= Your task =
For the material below, please count the lines containing "need". Reply with the count alone.

= Information shown =
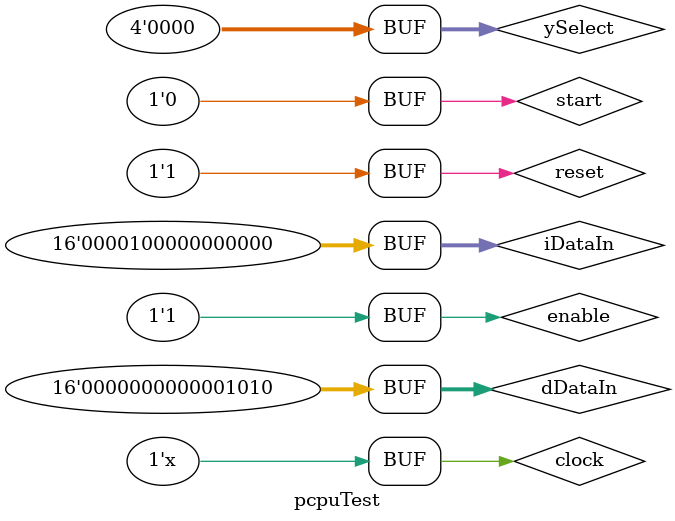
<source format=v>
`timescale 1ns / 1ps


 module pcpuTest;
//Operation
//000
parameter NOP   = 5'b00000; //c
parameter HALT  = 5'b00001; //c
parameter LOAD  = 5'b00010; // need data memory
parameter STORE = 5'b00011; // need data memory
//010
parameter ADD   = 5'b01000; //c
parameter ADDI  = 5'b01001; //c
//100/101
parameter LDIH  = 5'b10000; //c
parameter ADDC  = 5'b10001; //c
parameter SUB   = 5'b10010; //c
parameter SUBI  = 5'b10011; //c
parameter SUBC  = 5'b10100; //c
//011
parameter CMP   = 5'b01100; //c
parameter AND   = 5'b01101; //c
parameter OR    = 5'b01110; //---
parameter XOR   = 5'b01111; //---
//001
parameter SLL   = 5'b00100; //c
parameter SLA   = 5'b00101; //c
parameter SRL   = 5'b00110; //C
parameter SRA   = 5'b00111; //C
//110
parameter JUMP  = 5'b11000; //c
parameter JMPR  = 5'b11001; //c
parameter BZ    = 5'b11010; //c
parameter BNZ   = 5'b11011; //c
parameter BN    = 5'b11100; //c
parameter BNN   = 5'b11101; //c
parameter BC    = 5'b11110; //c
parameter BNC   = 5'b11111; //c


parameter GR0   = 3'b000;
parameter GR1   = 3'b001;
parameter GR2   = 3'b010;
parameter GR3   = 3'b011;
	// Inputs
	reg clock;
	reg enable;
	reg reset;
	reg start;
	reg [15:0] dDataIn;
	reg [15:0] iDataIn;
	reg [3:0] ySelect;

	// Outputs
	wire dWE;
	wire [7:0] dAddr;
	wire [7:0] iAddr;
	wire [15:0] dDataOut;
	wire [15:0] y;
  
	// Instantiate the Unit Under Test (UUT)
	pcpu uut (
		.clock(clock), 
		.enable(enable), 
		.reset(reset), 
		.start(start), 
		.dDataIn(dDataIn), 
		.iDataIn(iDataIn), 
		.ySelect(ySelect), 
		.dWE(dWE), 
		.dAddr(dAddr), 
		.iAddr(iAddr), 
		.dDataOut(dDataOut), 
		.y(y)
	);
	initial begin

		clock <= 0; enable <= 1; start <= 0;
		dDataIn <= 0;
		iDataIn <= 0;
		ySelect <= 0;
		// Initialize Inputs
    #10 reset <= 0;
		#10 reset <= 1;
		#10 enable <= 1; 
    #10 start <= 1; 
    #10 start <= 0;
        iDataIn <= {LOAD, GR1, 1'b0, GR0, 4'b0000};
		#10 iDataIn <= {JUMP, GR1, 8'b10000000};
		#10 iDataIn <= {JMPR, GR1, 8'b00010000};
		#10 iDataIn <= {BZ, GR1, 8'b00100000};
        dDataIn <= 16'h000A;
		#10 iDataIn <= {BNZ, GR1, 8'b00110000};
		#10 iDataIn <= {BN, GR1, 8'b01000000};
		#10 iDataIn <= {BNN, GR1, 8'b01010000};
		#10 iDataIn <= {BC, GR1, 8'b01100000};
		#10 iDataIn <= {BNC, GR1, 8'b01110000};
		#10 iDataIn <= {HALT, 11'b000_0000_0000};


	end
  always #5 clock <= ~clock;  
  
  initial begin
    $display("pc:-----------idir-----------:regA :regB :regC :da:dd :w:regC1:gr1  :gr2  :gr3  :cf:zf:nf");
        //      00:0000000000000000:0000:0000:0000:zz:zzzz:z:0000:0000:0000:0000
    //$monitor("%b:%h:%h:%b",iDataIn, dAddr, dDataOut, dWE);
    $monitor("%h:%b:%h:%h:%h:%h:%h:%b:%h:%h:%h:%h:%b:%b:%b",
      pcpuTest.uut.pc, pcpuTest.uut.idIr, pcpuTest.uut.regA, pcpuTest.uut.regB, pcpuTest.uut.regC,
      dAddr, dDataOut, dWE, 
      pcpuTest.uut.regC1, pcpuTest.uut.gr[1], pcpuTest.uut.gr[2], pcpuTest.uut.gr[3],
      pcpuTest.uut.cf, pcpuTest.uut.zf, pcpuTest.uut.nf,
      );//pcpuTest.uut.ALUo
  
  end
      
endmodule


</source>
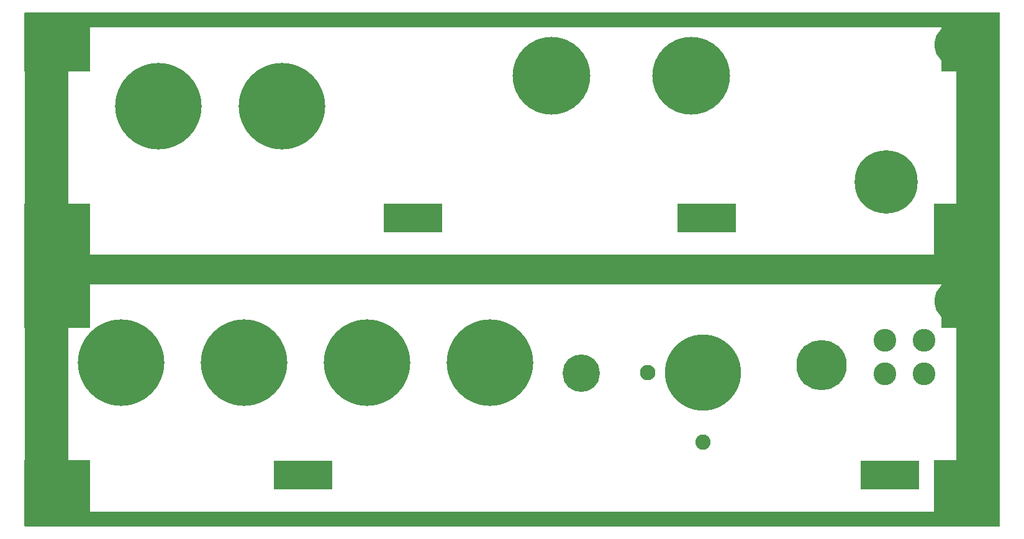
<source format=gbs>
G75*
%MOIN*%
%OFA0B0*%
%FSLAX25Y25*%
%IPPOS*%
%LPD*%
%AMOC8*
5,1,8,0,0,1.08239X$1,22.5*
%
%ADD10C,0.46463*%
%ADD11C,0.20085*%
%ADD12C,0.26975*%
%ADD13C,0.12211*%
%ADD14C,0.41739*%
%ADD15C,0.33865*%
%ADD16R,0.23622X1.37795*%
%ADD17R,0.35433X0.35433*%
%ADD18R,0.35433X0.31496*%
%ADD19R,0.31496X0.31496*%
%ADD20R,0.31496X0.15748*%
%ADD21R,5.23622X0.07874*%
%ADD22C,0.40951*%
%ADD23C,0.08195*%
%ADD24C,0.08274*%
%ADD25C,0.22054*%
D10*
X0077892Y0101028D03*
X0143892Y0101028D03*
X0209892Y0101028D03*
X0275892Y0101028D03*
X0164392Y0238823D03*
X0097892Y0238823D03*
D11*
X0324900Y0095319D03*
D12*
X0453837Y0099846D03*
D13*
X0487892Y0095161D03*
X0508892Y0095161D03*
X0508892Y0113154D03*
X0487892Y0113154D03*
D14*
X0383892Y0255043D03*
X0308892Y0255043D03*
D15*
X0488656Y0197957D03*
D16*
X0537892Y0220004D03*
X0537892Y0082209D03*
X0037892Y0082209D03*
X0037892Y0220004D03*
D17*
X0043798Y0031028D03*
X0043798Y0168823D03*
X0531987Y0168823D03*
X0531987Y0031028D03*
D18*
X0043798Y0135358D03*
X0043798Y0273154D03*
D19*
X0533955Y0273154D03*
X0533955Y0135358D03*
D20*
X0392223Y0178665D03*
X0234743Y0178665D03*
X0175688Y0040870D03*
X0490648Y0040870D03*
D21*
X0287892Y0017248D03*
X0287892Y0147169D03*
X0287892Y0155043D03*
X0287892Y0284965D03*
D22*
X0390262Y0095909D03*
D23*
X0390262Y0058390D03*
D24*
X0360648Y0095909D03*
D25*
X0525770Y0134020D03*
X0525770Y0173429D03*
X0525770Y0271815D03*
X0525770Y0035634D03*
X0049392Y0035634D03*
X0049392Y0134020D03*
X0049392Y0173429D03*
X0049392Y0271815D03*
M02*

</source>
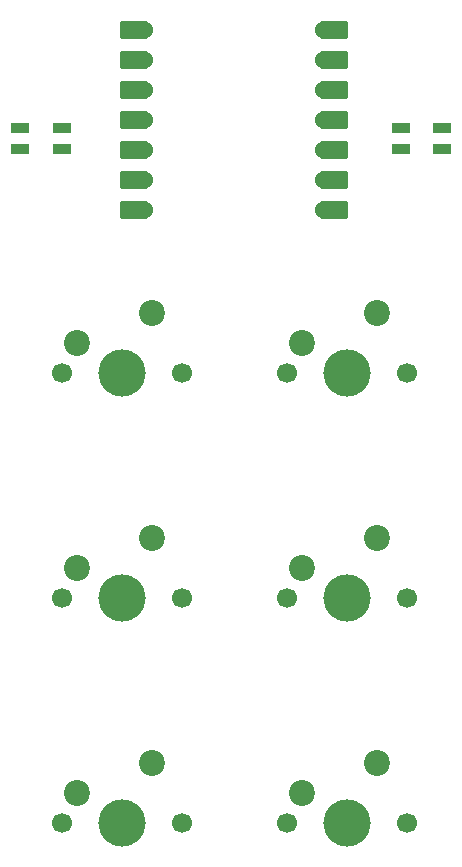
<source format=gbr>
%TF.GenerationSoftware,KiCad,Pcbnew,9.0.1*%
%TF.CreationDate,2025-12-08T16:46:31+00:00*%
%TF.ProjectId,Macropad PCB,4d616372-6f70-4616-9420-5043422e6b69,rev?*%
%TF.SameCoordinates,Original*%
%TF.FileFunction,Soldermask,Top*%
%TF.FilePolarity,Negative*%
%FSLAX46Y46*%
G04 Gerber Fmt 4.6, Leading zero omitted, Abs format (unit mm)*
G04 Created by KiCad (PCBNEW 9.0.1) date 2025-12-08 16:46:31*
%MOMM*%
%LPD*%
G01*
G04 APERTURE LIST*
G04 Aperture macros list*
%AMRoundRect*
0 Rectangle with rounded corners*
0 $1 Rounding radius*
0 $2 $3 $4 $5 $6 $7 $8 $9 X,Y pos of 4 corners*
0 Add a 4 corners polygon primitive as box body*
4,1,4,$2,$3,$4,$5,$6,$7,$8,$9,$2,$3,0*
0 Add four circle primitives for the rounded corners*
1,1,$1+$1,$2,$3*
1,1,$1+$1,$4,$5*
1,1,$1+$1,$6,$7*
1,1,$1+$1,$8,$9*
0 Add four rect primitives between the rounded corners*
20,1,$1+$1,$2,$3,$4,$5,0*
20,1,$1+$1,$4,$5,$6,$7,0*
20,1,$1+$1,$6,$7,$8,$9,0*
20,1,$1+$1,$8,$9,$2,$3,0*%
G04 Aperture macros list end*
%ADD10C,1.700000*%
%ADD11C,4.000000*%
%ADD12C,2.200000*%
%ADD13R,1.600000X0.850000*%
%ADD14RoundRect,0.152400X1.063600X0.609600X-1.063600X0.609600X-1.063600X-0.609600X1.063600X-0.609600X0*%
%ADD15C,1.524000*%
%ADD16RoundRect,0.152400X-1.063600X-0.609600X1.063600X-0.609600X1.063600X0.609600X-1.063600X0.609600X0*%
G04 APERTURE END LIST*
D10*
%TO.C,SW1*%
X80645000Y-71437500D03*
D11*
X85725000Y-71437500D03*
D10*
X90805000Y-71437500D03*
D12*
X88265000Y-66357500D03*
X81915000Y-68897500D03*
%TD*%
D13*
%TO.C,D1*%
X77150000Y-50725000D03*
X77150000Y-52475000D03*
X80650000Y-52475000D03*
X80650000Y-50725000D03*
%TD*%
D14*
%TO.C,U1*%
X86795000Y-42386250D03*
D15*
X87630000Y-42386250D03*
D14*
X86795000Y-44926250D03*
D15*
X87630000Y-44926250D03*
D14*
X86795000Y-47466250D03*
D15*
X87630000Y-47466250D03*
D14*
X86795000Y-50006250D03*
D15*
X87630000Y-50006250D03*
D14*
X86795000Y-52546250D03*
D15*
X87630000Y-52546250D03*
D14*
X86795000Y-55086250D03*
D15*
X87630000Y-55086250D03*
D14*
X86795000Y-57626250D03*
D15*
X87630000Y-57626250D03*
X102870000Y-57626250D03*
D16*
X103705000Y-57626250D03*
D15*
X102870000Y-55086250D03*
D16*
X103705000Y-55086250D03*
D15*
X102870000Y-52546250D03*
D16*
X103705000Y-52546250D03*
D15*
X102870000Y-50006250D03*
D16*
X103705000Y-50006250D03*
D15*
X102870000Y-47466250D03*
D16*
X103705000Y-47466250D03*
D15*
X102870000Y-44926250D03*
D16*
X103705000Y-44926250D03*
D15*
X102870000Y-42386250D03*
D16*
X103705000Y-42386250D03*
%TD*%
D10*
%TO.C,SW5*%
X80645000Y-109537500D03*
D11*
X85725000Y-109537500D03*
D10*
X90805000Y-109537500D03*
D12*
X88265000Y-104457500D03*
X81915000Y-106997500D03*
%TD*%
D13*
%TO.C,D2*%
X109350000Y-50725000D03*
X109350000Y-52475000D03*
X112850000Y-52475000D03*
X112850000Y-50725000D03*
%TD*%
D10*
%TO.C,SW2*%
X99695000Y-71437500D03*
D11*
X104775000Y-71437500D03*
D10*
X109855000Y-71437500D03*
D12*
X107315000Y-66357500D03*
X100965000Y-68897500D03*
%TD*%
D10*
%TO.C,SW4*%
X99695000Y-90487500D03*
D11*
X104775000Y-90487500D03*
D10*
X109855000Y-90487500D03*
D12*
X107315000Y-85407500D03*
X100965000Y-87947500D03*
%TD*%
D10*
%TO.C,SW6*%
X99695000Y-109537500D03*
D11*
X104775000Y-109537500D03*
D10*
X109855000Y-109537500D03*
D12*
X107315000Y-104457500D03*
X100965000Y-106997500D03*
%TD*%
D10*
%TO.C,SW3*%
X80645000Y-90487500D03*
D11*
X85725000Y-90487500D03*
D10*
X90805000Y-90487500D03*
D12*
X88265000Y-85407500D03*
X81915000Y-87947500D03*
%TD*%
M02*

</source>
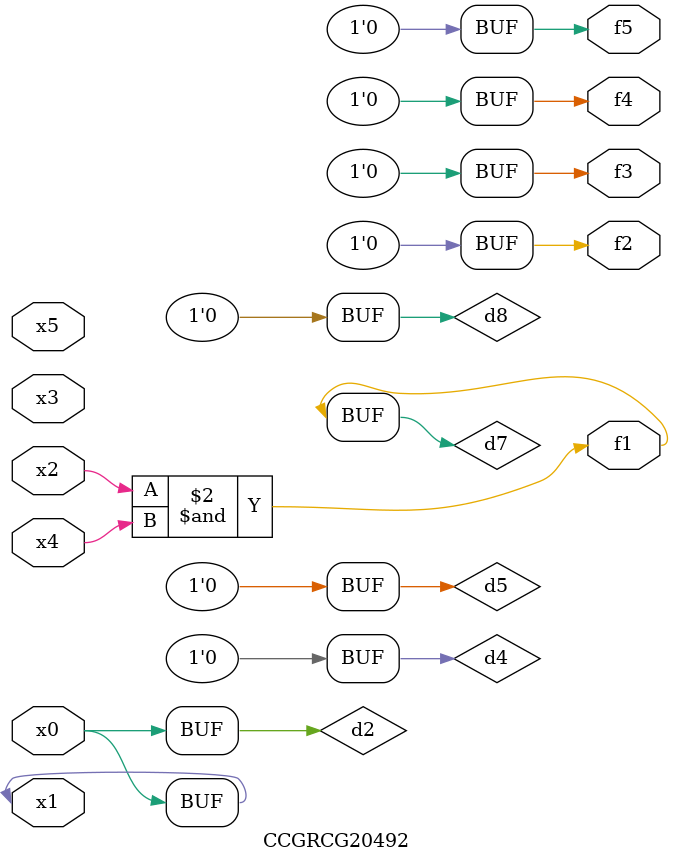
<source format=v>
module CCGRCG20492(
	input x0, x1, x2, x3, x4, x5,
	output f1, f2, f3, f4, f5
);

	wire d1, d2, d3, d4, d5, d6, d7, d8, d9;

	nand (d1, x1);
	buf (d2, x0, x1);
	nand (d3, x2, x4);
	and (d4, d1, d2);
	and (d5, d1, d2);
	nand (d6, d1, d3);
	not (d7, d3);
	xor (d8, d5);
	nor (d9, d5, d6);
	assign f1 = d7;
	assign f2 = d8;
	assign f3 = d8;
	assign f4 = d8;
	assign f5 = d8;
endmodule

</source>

= Exercise answer =
2